A Carnitine-based BODIPY Photosensitizer

Organelle-selective photodynamic therapy (PDT) has emerged as a promising approach to enhance the precision and efficacy of cancer treatment by targeting key cellular structures. In this study, we report the design of a novel carnitine-based BODIPY photosensitizer, probe 1, which retains mitochondrial selectivity while acting as both a fluorescent probe and a potent photosensitizer. Building on our previously developed mitochondria-targeting probe (R)-BCT-2, which is transported into the mitochondrial matrix by the inner membrane protein carnitine-acylcarnitine translocase (CAC), probe 1 incorporates two bromine atoms that enhance intersystem crossing, leading to a singlet oxygen quantum yield of 80%, while retaining sufficient fluorescence for effective cell staining in fluorescence microscopy.
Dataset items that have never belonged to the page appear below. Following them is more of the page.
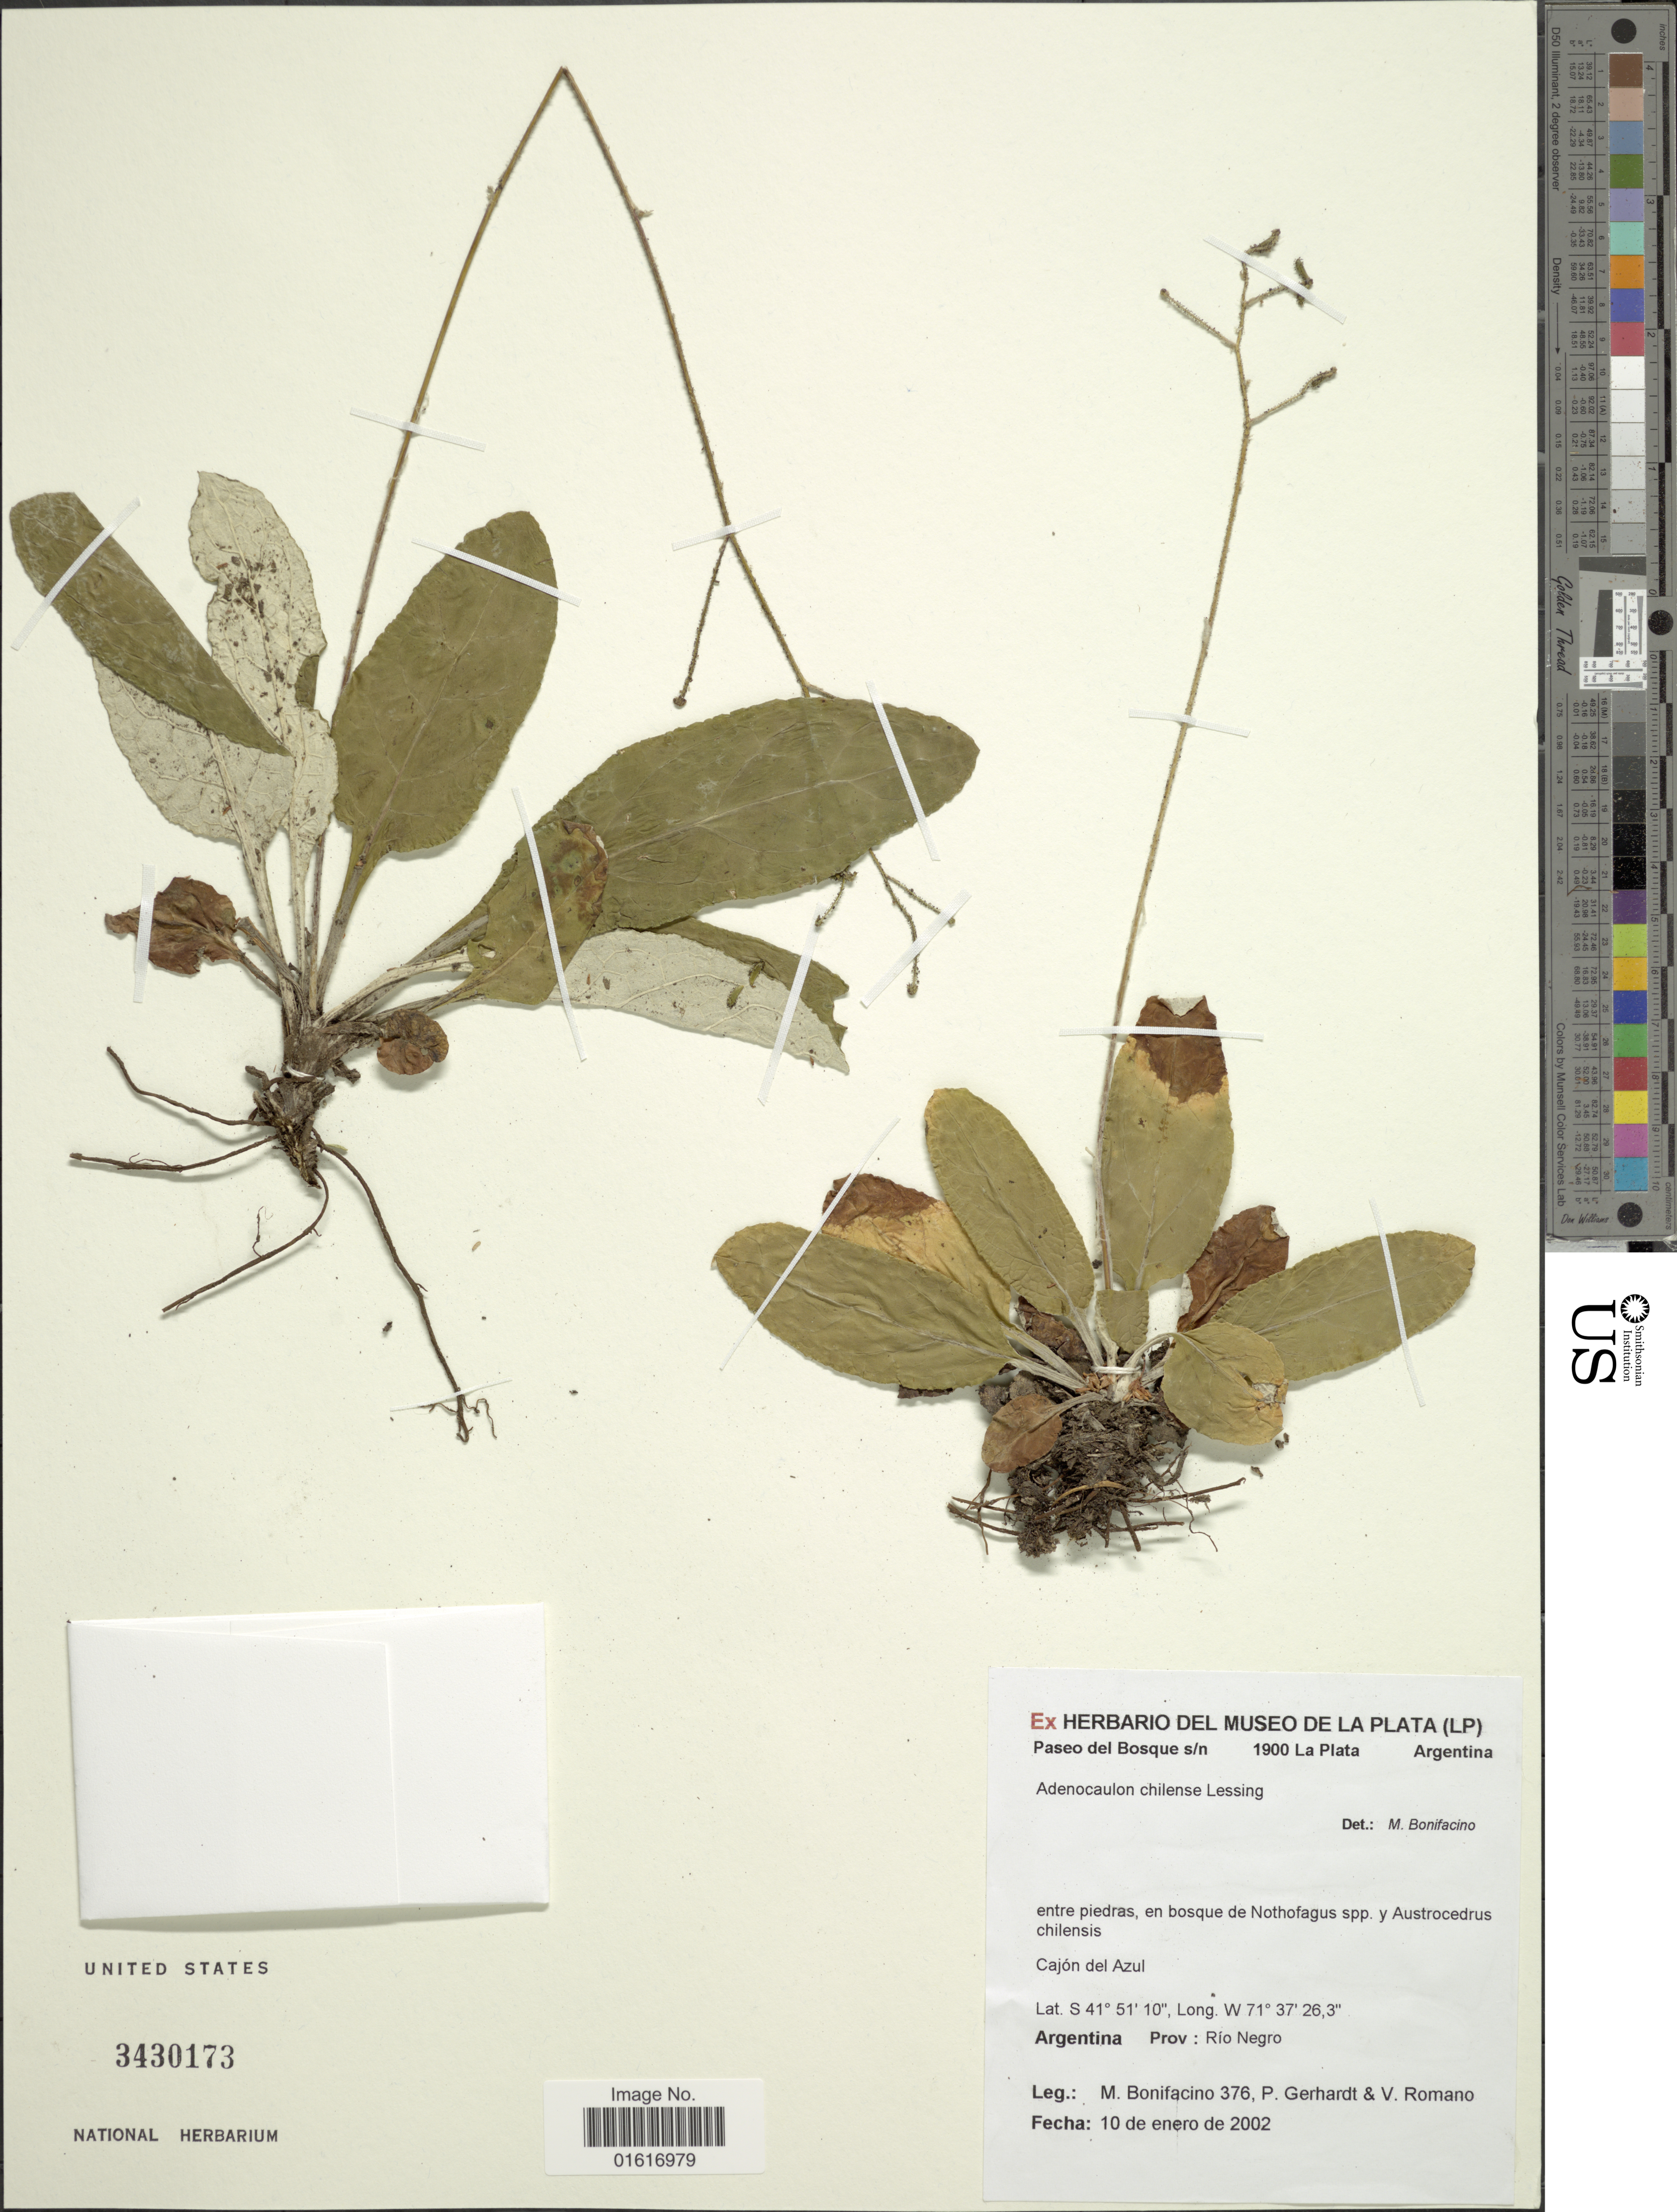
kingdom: Plantae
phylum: Tracheophyta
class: Magnoliopsida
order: Asterales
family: Asteraceae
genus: Adenocaulon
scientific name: Adenocaulon chilense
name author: Less.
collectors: M. Bonifacino, P. Gerhardt & V. Romano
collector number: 0376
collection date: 2002-01-10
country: Argentina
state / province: Rio Negro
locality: Entre piedras, en bosque de Nothofagus spp. y Austrocedrus chilensis, Cajon del Azul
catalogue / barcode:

Theoretical calculations indicate that the carnitine moiety distorts chromophore planarity, reducing oscillator strength but enhancing spin-orbit coupling, which, together with the extended triplet lifetime, contributes to increased phototoxicity. Probe 1 co-localizes in both mitochondria and, to a lesser extent, in lysosomes, and this dual targeting may synergistically enhance phototoxic activity by amplifying cellular stress responses. Importantly, probe 1 demonstrated high phototoxicity upon green light irradiation, with IC50 values of 52 nM under normoxia and 117 nM under hypoxia, while remaining non-cytotoxic in the dark. These results suggest that probe 1 is a promising candidate for organelle-targeted PDT, particularly in hypoxic tumor environments where its dual organelle targeting could enhance therapeutic efficacy.